By the time this goes to print, Game of Thrones will have returned on the 24th April, and with it, we embark on a perilous journey into the unknown. The television series has shot past George R.R. Martin’s established books, and now we will see whether David Benioff and D.B. Weiss (and the host of other writers involved) will fall or fly on their own. The signs are encouraging. Natalie Dormer, who plays Margaery Tyrell in the show, has gone on record to say that the writers “know where it’s got to go and what [George Martin]’s intentions for the characters are…they are just filling in the gaps.” Reassuringly then, Martin’s hand still has a place on the reins.
“it Feels that the writers’ selectiveness with what they have not included has been spot-on”

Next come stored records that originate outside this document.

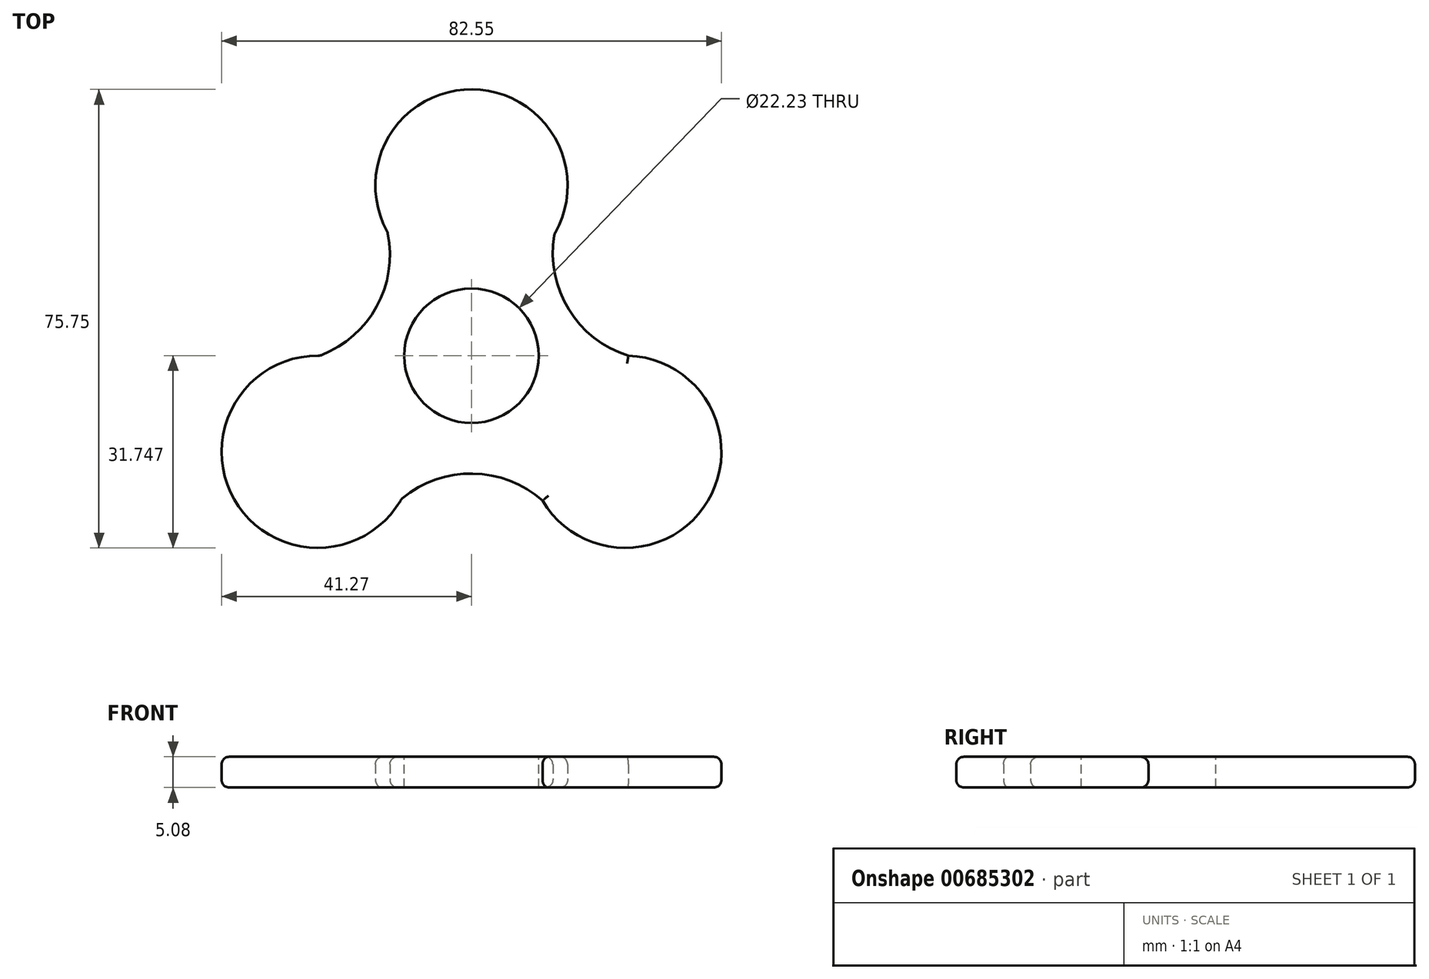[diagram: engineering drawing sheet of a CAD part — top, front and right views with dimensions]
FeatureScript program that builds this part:
annotation { "Feature Type Name" : "Feature", "Feature Type Description" : "" }
export const myFeature = defineFeature(function(context is Context, id is Id, definition is map)
    precondition{}
    {
        {
            var Q0;
            Q0=qCreatedBy(makeId("Top.planeOp"),FACE);
            var sketch = newSketch(context, id + "F0", { "sketchPlane" : qUnion([Q0])});
            skArc(sketch, "E0", {"start": v(-25.09, 15.87) * mm, "mid": v(-39.2, -7.84) * mm, "end": v(-11.6, -7.85) * mm});
            skArc(sketch, "E1", {"start": v(13.72, 36) * mm, "mid": v(0.15, 59.87) * mm, "end": v(-13.87, 36.27) * mm});
            skArc(sketch, "E2", {"start": v(-25.09, 15.87) * mm, "mid": v(-15.68, 23.98) * mm, "end": v(-13.87, 36.27) * mm});
            skArc(sketch, "E3", {"start": v(13.72, 36) * mm, "mid": v(16, 23.63) * mm, "end": v(25.91, 15.87) * mm});
            skArc(sketch, "E4", {"start": v(11.73, -8.07) * mm, "mid": v(0.1, -3.6) * mm, "end": v(-11.6, -7.85) * mm});
            skArc(sketch, "E5", {"start": v(11.73, -8.07) * mm, "mid": v(39.06, -8.1) * mm, "end": v(25.91, 15.87) * mm});
            skSolve(sketch);
        }
        {
            var Q0;
            Q0=makeQuery(id+"F0.imprint","IMPRINT",FACE,{"disambiguationData":[TD([[makeQuery(id+"F0.imprint","IMPRINT",EDGE,{"derivedFrom":sQuery(id+"F0.wireOp",EDGE,"E0")}),1.0]])]});
            extrude(context, id + "F1", {"entities" : qUnion([Q0]), "depth" : 5.08 * mm, "offsetDistance" : 25.4 * mm});
        }
        {
            var Q0;
            Q0=makeQuery(id+"F1.opExtrude","CAP_FACE",FACE,{"disambiguationData":[OSD([sQuery(id+"F0.wireOp",EDGE,"E0"),sQuery(id+"F0.wireOp",EDGE,"xiisdPU7-99TD-ywlE-voaA-AwJjjhEJ0wtm"),sQuery(id+"F0.wireOp",EDGE,"E1"),sQuery(id+"F0.wireOp",EDGE,"E2"),sQuery(id+"F0.wireOp",EDGE,"E3"),sQuery(id+"F0.wireOp",EDGE,"E4")])],"isStart":false});
            var sketch = newSketch(context, id + "F2", { "sketchPlane" : qUnion([Q0])});
            skCircle(sketch, "E6", {"center": v(0, 44) * mm, "radius": 11.11 * mm});
            skCircle(sketch, "E7", {"center": v(-25.4, 0) * mm, "radius": 11.11 * mm});
            skCircle(sketch, "E8", {"center": v(25.4, 0) * mm, "radius": 11.11 * mm});
            skCircle(sketch, "E9", {"center": v(0, 15.87) * mm, "radius": 11.11 * mm});
            skSolve(sketch);
        }
        {
            var Q0;
            Q0=makeQuery(id+"F1.opExtrude","SWEPT_FACE",FACE,{"disambiguationData":[OSD([sQuery(id+"F0.wireOp",EDGE,"E1")])]});
            var Q1;
            Q1=makeQuery(id+"F1.opExtrude","SWEPT_FACE",FACE,{"disambiguationData":[OSD([sQuery(id+"F0.wireOp",EDGE,"xiisdPU7-99TD-ywlE-voaA-AwJjjhEJ0wtm")])]});
            var Q2;
            Q2=makeQuery(id+"F1.opExtrude","SWEPT_FACE",FACE,{"disambiguationData":[OSD([sQuery(id+"F0.wireOp",EDGE,"E0")])]});
            var Q3;
            Q3=makeQuery(id+"F1.opExtrude","CAP_EDGE",EDGE,{"disambiguationData":[OSD([sQuery(id+"F0.wireOp",EDGE,"E4")])],"isStart":true});
            var Q4;
            Q4=makeQuery(id+"F1.opExtrude","CAP_EDGE",EDGE,{"disambiguationData":[OSD([sQuery(id+"F0.wireOp",EDGE,"E4")])],"isStart":false});
            var Q5;
            Q5=makeQuery(id+"F1.opExtrude","CAP_EDGE",EDGE,{"disambiguationData":[OSD([sQuery(id+"F0.wireOp",EDGE,"E2")])],"isStart":false});
            var Q6;
            Q6=makeQuery(id+"F1.opExtrude","CAP_EDGE",EDGE,{"disambiguationData":[OSD([sQuery(id+"F0.wireOp",EDGE,"E2")])],"isStart":true});
            var Q7;
            Q7=makeQuery(id+"F1.opExtrude","CAP_EDGE",EDGE,{"disambiguationData":[OSD([sQuery(id+"F0.wireOp",EDGE,"E3")])],"isStart":true});
            var Q8;
            Q8=makeQuery(id+"F1.opExtrude","CAP_EDGE",EDGE,{"disambiguationData":[OSD([sQuery(id+"F0.wireOp",EDGE,"E3")])],"isStart":false});
            var Q9;
            Q9=makeQuery(id+"F1.opExtrude","CAP_EDGE",EDGE,{"disambiguationData":[OSD([sQuery(id+"F0.wireOp",EDGE,"E5")])],"isStart":false});
            var Q10;
            Q10=makeQuery(id+"F1.opExtrude","CAP_EDGE",EDGE,{"disambiguationData":[OSD([sQuery(id+"F0.wireOp",EDGE,"E5")])],"isStart":true});
            fillet(context, id + "F3", {"entities" : qUnion([Q0, Q1, Q2, Q3, Q4, Q5, Q6, Q7, Q8, Q9, Q10]), "radius" : 1.27 * mm, "tangentPropagation" : true, "allowEdgeOverflow" : false});
        }
        {
            var Q0;
            Q0=makeQuery(id+"F2.imprint","IMPRINT",FACE,{"disambiguationData":[TD([[makeQuery(id+"F2.imprint","IMPRINT",EDGE,{"derivedFrom":sQuery(id+"F2.wireOp",EDGE,"E9")}),1.0]])]});
            extrude(context, id + "F4", {"entities" : qUnion([Q0]), "operationType" : NewBodyOperationType.REMOVE, "oppositeDirection" : true, "depth" : 25 * mm, "offsetDistance" : 25 * mm});
        }
    });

The ways in which the show has already deviated from the books also leave room for optimism. Tyrion arriving in Meereen, with all his political cunning and savvy, is exciting. The marriage of Sansa Stark to Ramsay Bolton has worked well, especially culminating as it did with her and Theon’s attempted escape. The Hound’s death at the hands of Brienne is far more interesting than the equivalent in the books. And the setup for the Night’s King was spine-chilling – a textbook fantasy introduction of ‘the nemesis’.
In addition, it feels that the writers’ selectiveness with what they have not included has been spot-on; the removal (so far) of characters like Euron Greyjoy, Lady Stoneheart, Coldhands and Quentyn Martell, have provided the show with an intense focus far more suited to the screen. My only complaint is that the books’ Aegon Targaryen storyline, now seemingly bypassed, had the potential to bring fresh vitality to the war for the Iron Throne, but perhaps the writers felt that a narrower focus would guarantee greater quality.
The end of Season Five left us with a number of huge, pressing (mainly death-related) questions. Is Stannis Baratheon dead? Apparently, despite his continued survival in the books, he is – The episode’s director David Nutter has confirmed it. Did Sansa and Theon successfully escape? Theon does in the books, albeit with a different woman, so it seems likely. Is Myrcella Baratheon dead, poisoned by a Dorne and miles out to sea? I’d guess so. What’s going to happen to Daenerys, stranded and confronted by a Dothraki horde?
“everyone involved in the show is adamant that he’s dead”
And, most importantly, is Jon Snow really dead? This is the question everyone is waiting for the answer to. It appears that he is. Everyone involved in the show is adamant that he’s dead. However, in a world of dragons and the undead, would it surprise anyone in the least if he returned? A number of factors make this seem likely.
Firstly, the exclusion of Catelyn Stark’s resurrection as Lady Stoneheart, as well as the removal of Mance Rayder’s faux-death, leave the writers room to include Jon Snow’s return. If every major character who died could be brought back there would be no suspense, after all. In addition, Melisandre’s arrival at Castle Black towards the end of Season Five put a magic-user (with interests in Jon Snow) in close proximity. Finally, come on – Jon Snow is one of the best characters in the show. Surely they wouldn’t get rid of him.
So we return to week after week of shock and delight, readers and non-readers now united in ignorance. Personally, as well as the show itself, I can’t wait for the inevitable, great conversations that follow every episode.